- [Directions for this task]: Copy the lines below exactly, starting at the one with "poprzez budowanie szkolnego systemu" and ending at the one with "6 min de lecture", and leave out any picture.

Top of Records provided

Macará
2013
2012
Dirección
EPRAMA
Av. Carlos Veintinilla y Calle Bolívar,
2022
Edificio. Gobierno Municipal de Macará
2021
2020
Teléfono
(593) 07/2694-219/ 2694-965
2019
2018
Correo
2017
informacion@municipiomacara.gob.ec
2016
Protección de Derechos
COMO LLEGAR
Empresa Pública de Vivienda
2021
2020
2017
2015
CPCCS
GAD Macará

Bottom of Records provided
Top of Records provided

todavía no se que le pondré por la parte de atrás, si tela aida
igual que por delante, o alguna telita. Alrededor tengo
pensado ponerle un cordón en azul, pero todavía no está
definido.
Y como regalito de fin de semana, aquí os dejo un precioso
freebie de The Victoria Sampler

Bottom of Records provided
Top of Records provided

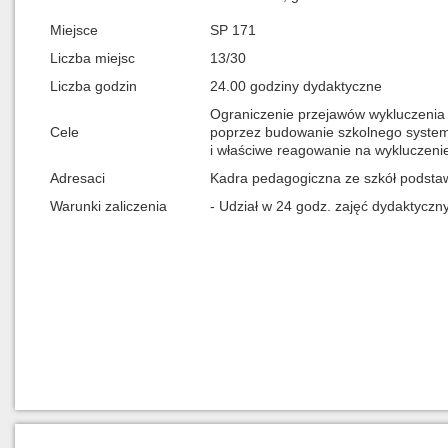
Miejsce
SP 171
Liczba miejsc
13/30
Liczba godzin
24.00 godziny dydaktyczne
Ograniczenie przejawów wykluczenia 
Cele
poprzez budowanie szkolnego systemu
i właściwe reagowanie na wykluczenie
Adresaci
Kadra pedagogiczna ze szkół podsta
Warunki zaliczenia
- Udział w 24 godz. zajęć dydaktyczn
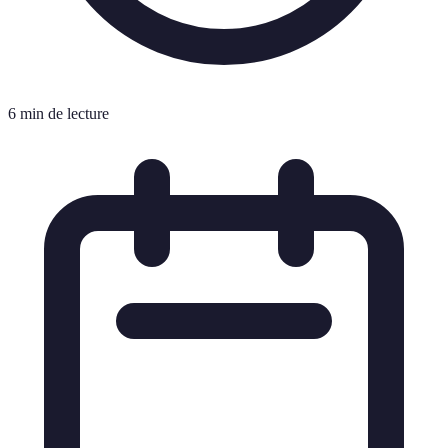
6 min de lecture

Bottom of Records provided

- [Problem solution]:
poprzez budowanie szkolnego systemu
i właściwe reagowanie na wykluczenie
Adresaci
Kadra pedagogiczna ze szkół podsta
Warunki zaliczenia
- Udział w 24 godz. zajęć dydaktyczn
6 min de lecture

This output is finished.